Dans cette définition, l'auteur sépare le jeu de
l'activité réelle, du « monde habituel » et le valorise
en le considérant comme moteur de l'évolution des civilisations.
Contrairement à J. HUIZINGA, R. CAILLOIS parle entre autres de
l'aléa, au sujet des jeux où l'argent est présent. Selon
lui, dans ce type de jeux :
Le rôle de l'argent est d'autant plus
considérable que la part du hasard est plus grande et par
conséquent la défense du joueur plus faible. Car, l'aléa
n'a pas pour fonction de faire gagner de l'argent aux plus intelligents, mais
tout au contraire d'abolir les supériorités naturelles ou
acquises des individus, afin de mettre chacun sur un pied
d'égalité absolue devant le verdict aveugle de la chance. R.
CAILLOIS (1969 :58).
Par la suite, il établit une classification qu'il
considérait manquante dans les travaux de J. HUIZINGA. Dans cette
répartition, il propose une division en quatre rubriques principales,
selon que dans les jeux considérés prédomine le rôle
de la compétition, du hasard, du simulacre ou du vertige. Il les appelle
respectivement : Agôn, Aléa, Mimicry, et Ilinx. Bien que ces
catégories ne soient pas exclusives, les jeux basés sur
l'aléa laissent entrevoir les jeux de hasard comme des
évènements aléatoires, qui se définissent en
opposition avec les activités de loisir. Cela revient à dire que,
gagner ou perdre à un jeu de hasard ne dépend pas de
l'habileté du joueur ou de certaines stratégies de jeu, mais
dépend volontiers de la chance. Dans ce type de jeu, écrit C.
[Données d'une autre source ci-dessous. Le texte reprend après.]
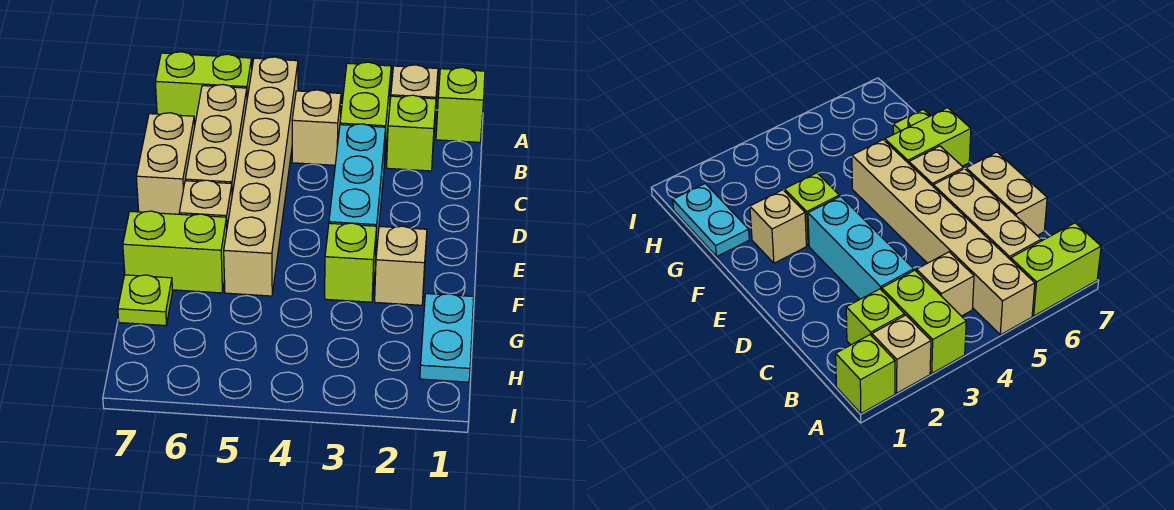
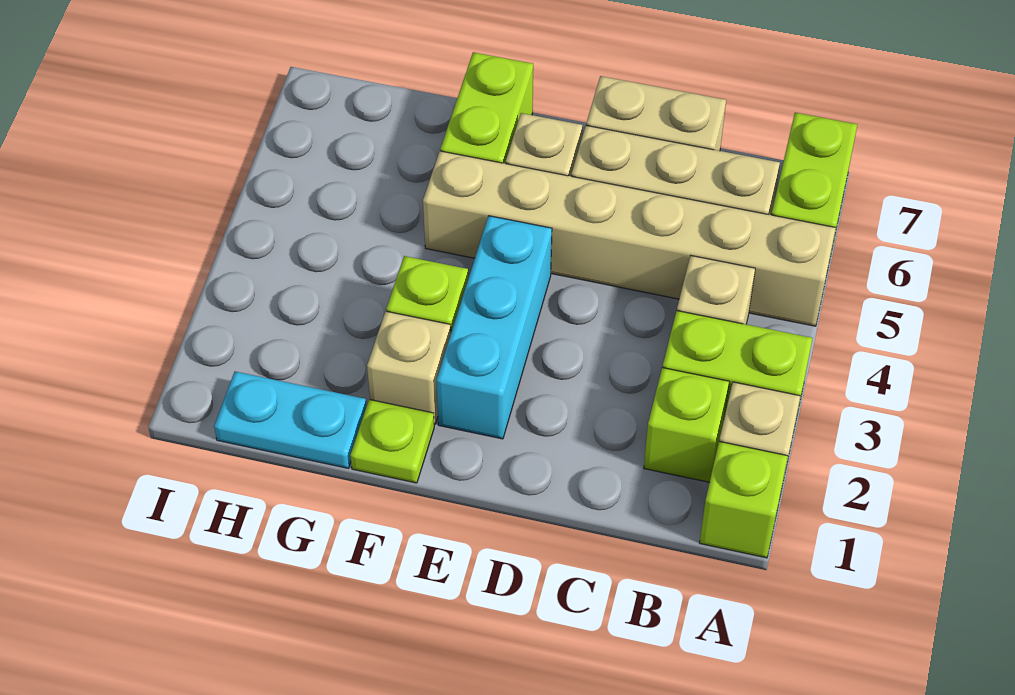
cyan 1x3 brick [329,124,386,265] -> cyan 1x3 brick turned to [436,216,552,439]
lime 1x1 plate [118,275,173,326] -> lime 1x1 plate moved to [350,400,434,483]

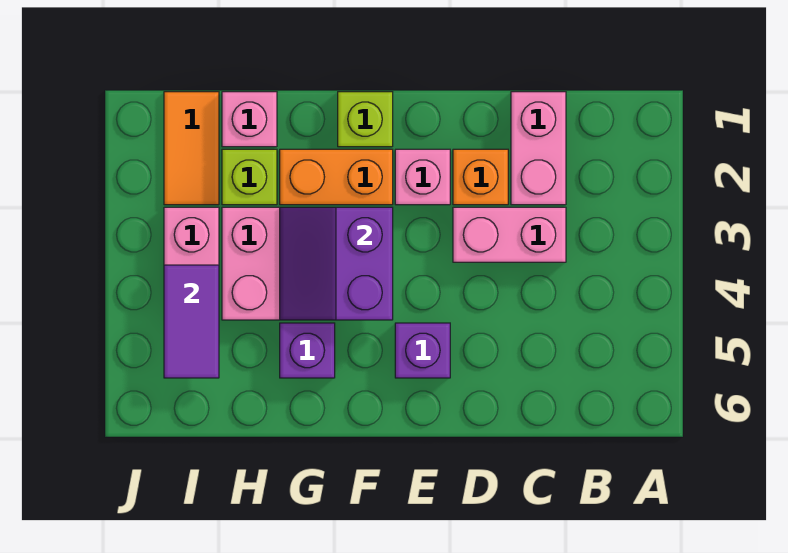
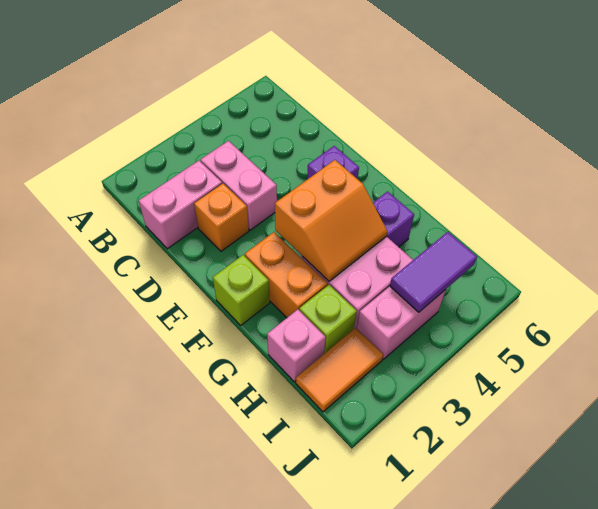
pink 1x1 brick [395,149,450,205] -> none
purple 2x2 slope [280,207,393,320] -> orange 2x2 slope [275,160,387,281]

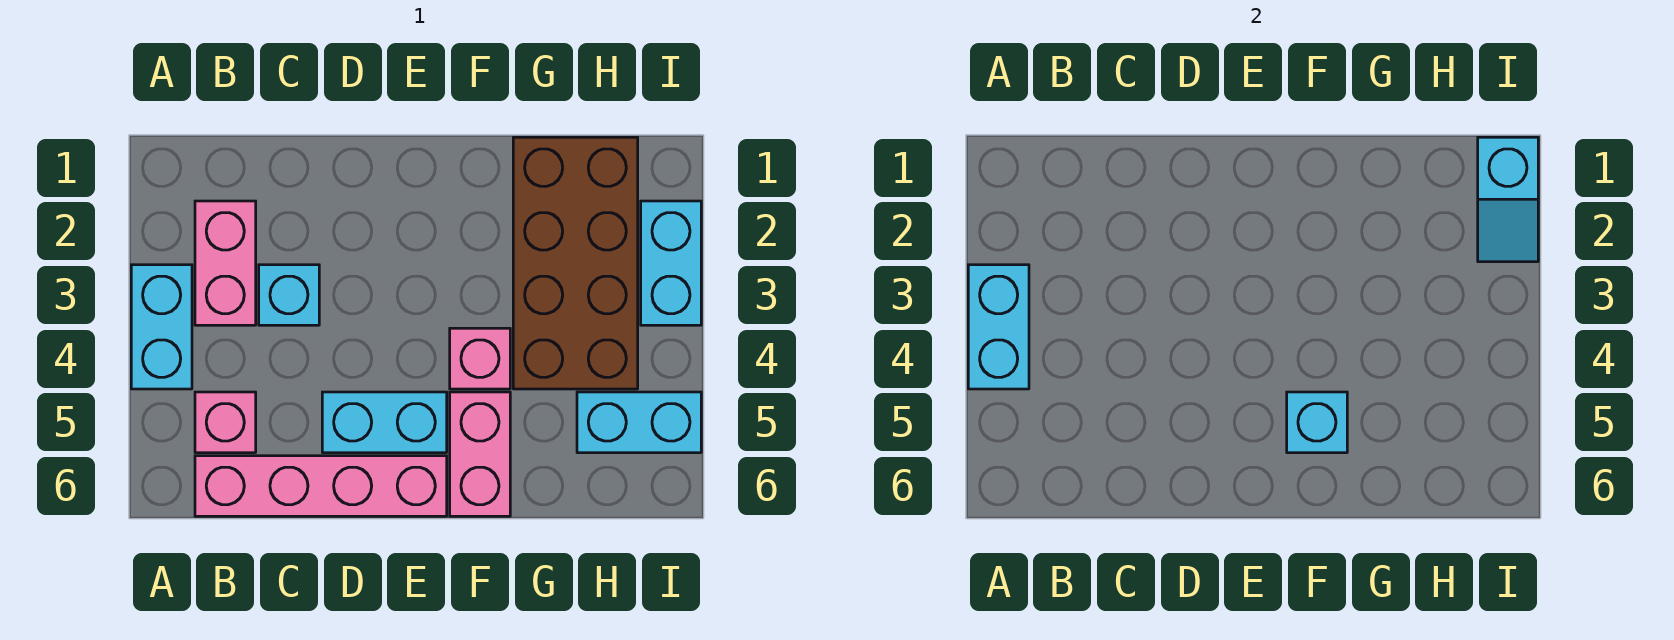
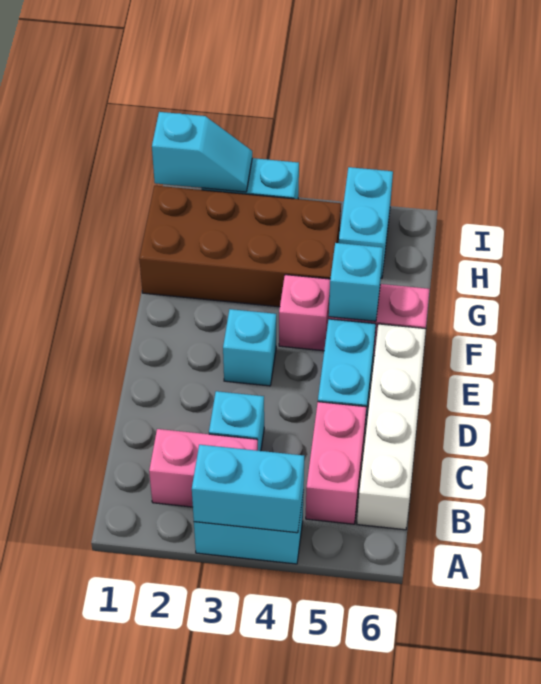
pink 1x1 brick [195,392,256,453] -> pink 1x2 brick [306,402,366,524]
pink 1x4 brick [195,456,447,516] -> white 1x4 brick [357,324,426,530]
none -> cyan 1x1 brick [223,309,276,386]

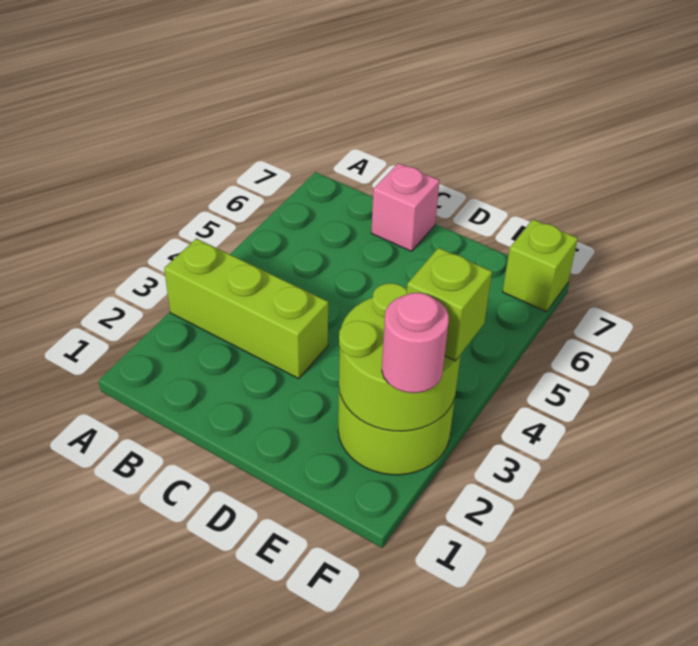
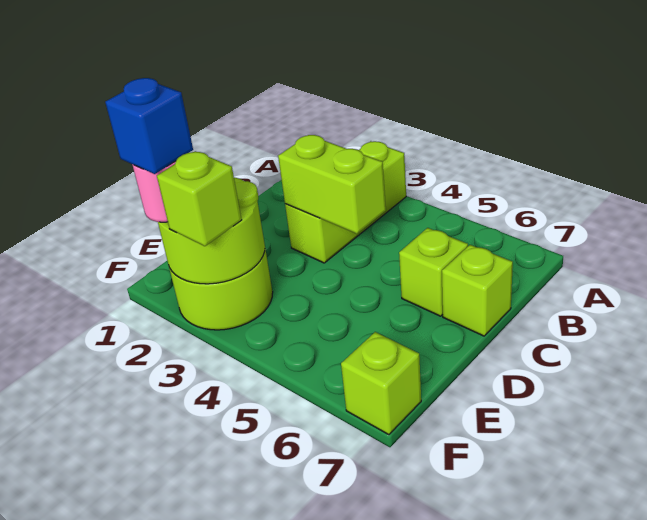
none -> lime 1x2 brick [278,135,386,234]
none -> lime 1x1 brick [399,228,468,316]
pink 1x1 brick [371,163,440,251] -> lime 1x1 brick [442,245,513,336]
none -> blue 1x1 brick [105,78,193,174]

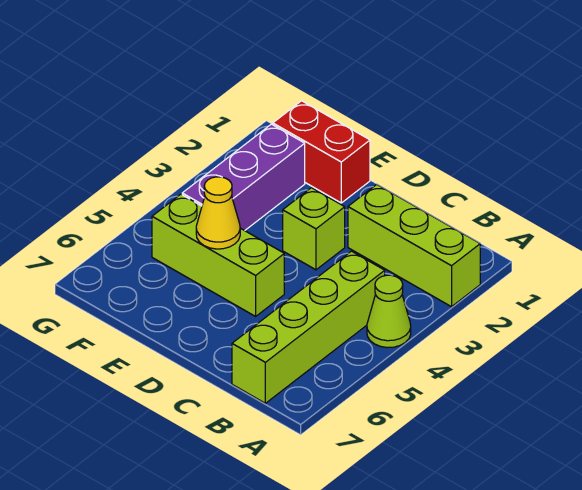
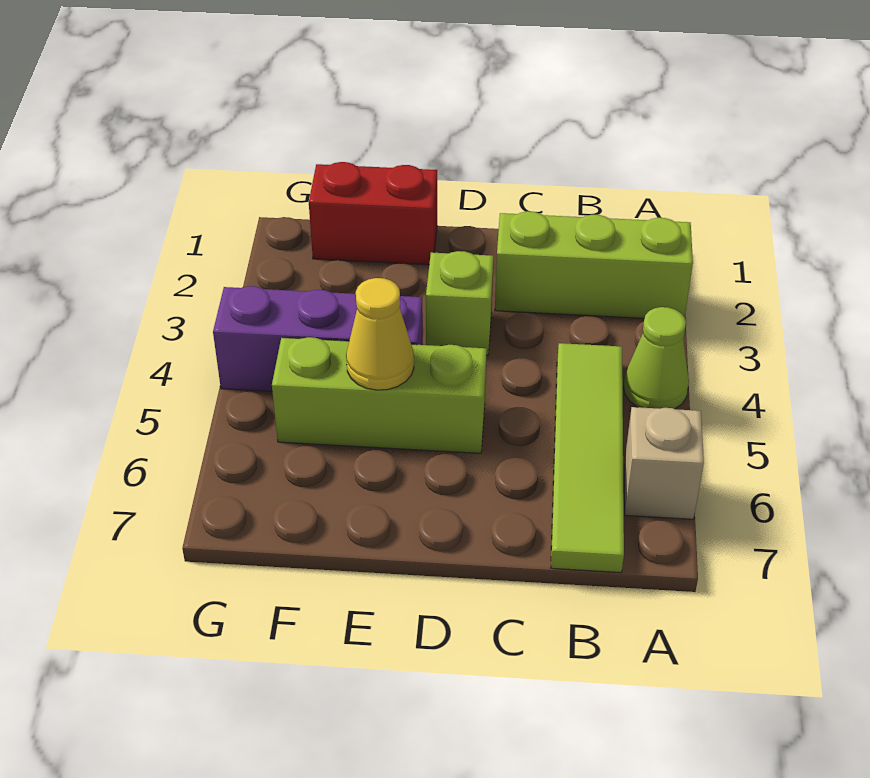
none -> tan 1x1 brick [624,407,704,519]
lime 1x4 brick [232,251,385,403] -> lime 1x4 tile [551,343,624,573]
purple 1x3 brick [182,124,305,231] -> purple 1x3 brick turned to [213,286,423,392]

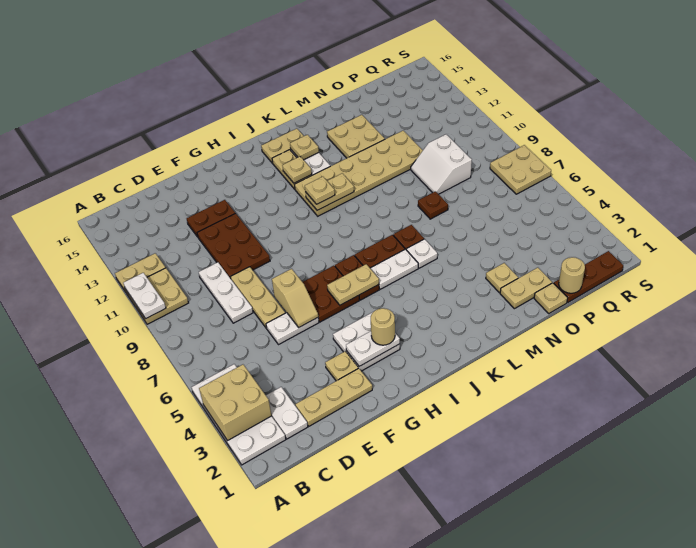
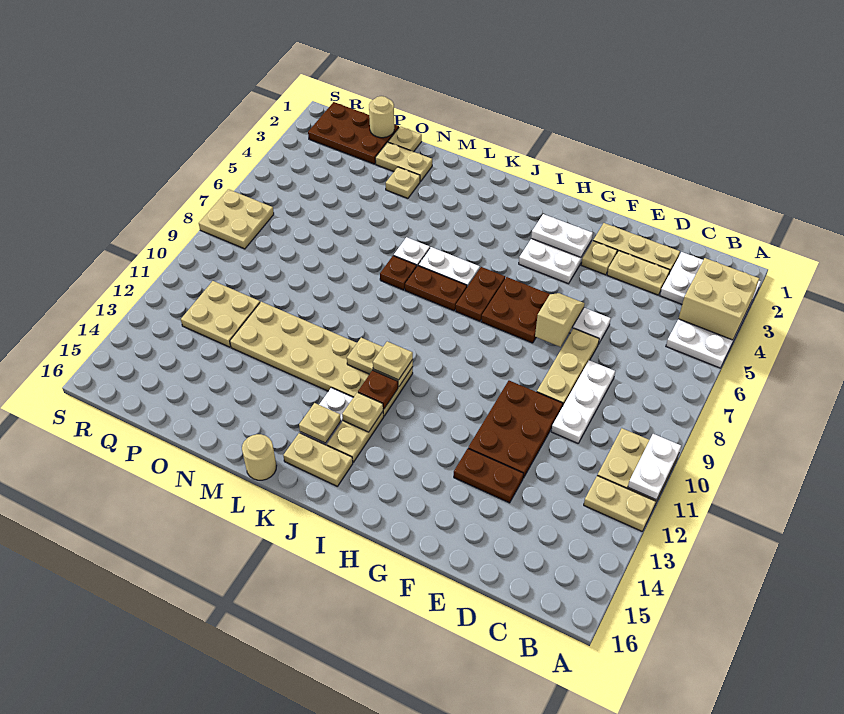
tan 1x1 round brick [371,308,395,345] -> tan 1x1 round brick moved to [242,434,277,480]
tan 1x2 plate [327,264,379,305] -> tan 1x2 plate moved to [607,251,670,295]
tan 2x2 plate [327,115,385,158] -> tan 2x2 plate moved to [181,281,260,347]
brown 1x1 plate [418,191,448,219] -> brown 1x1 plate moved to [358,370,398,409]
white 2x2 slope [411,134,472,194] -> none
brown 1x3 plate [554,251,623,302] -> brown 2x3 plate [308,102,399,164]

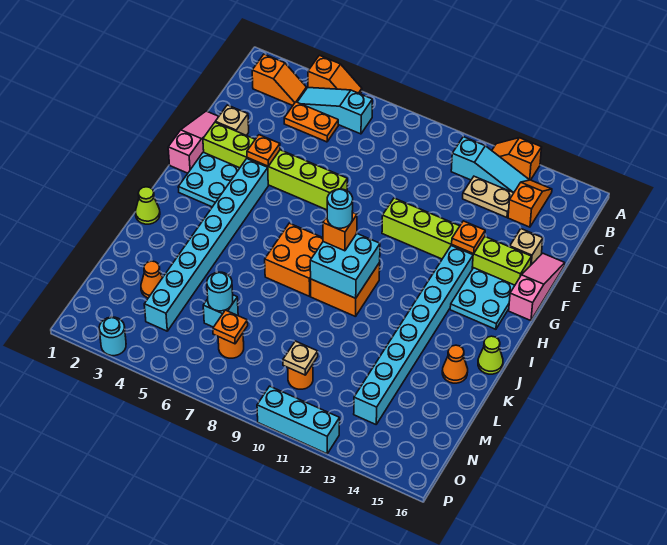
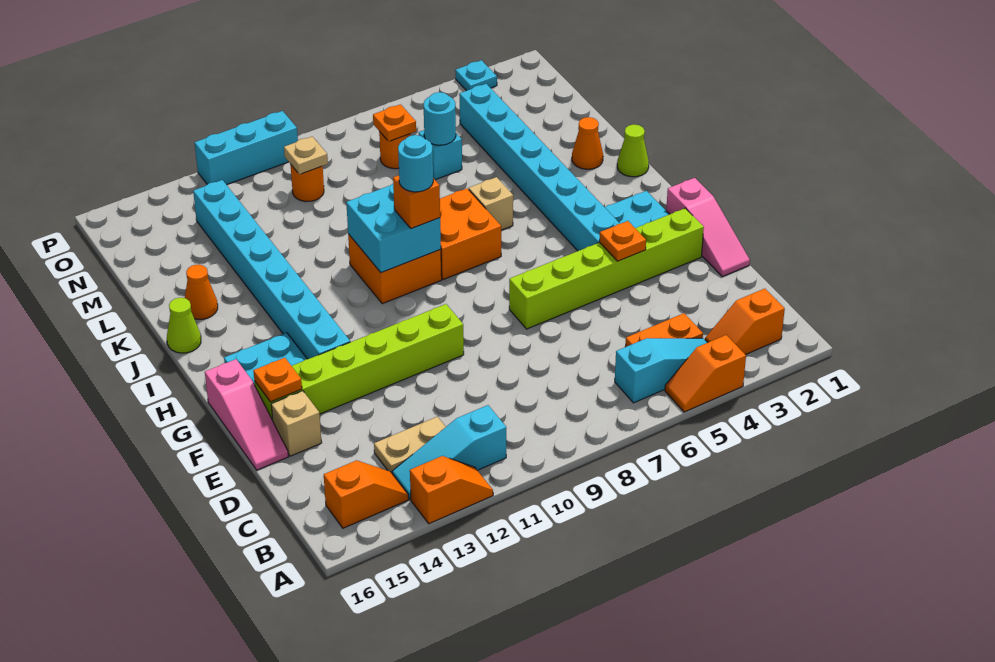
orange 1x2 slope [508,180,552,227] -> orange 1x2 slope turned to [324,460,408,528]
tan 1x1 brick [216,105,249,136] -> tan 1x1 brick moved to [469,177,513,230]
orange 1x1 plate [452,221,485,254] -> orange 1x1 plate moved to [253,358,302,402]
orange 1x1 cone [141,261,163,298] -> orange 1x1 cone moved to [572,117,603,169]
cyan 1x1 round brick [99,317,126,356] -> cyan 1x1 plate [455,60,497,91]

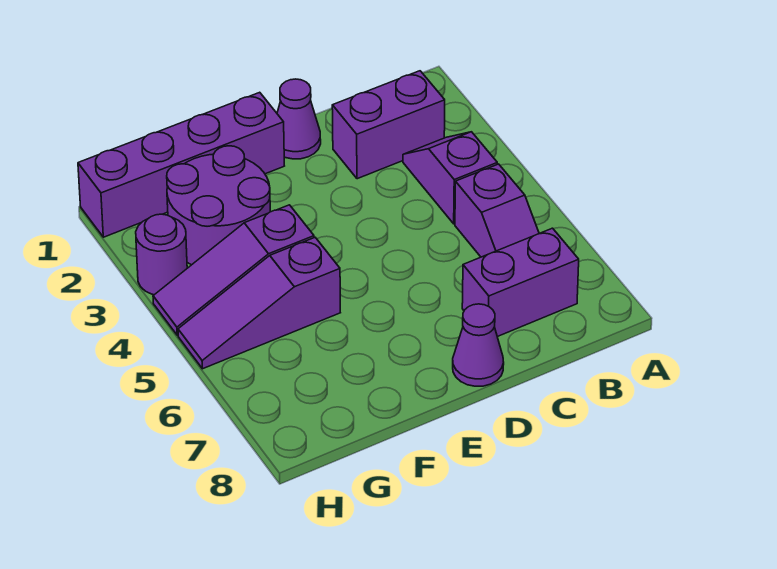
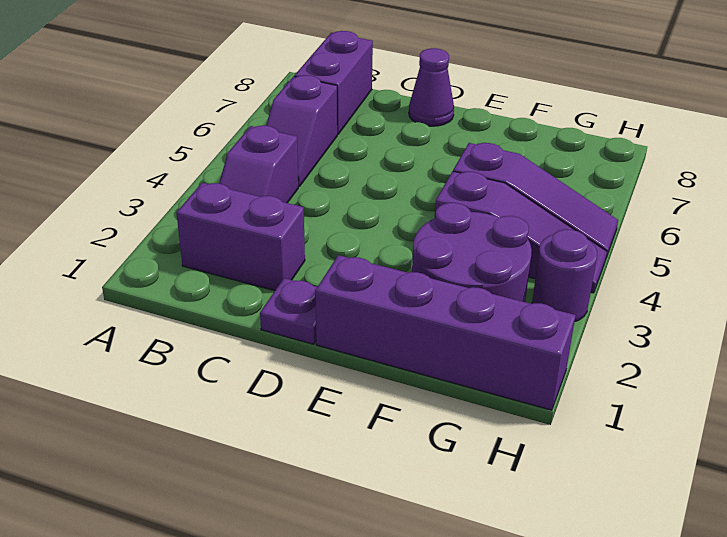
purple 1x2 slope [455,164,539,257] -> purple 1x2 slope turned to [266,75,337,187]
purple 1x2 brick [462,228,579,337] -> purple 1x2 brick turned to [294,31,373,135]
purple 1x1 cone [277,79,321,159] -> purple 1x1 plate [260,278,317,344]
BEART (1960 :18), « on ne cherche pas à éliminer
l'injustice du hasard mais c'est l'arbitraire même de celui-ci qui
constitue le ressort unique du jeu ».
C'est pourquoi G. FERRÉOL (2002 :150), définit
le jeu de hasard comme « une action de loisir soumise à des
règles conventionnelles, comportant gagnants et perdants et dans
laquelle n'intervient ni calcul, ni habileté du joueur ». Par
jeu de hasard, G. FERRÉOL sous-entend donc toute activité
organisée par un système de règles définissant un
succès et un échec, un gain et une perte. Suivant cette approche,
le législateur camerounais par le truchement de la loi no
89/26/89 délibérée et adoptée en
plénière le 29 novembre 1989, dans
22
son article 2 statue que « sont
considérés comme jeux de hasard, ceux qui procurent un gain en
argent ou en nature et dans lesquels la chance prédomine sur l'adresse
». En analysant ces définitions, on voit émerger trois
éléments qui permettent de caractériser un jeu d'argent :
il doit être investi d'un enjeu, d'une possibilité de gain ou de
perte et de la présence même accessoire du hasard.
Le « jeu d'argent » s'appréhende donc dans ce
travail, comme la pratique d'une activité ludique associée
à un intéressement financier à l'issue de la partie. Ici,
chaque joueur engage un certain montant financier dans le jeu qui sera tout ou
partie perdue, ou qui sera augmenté en cas de gain.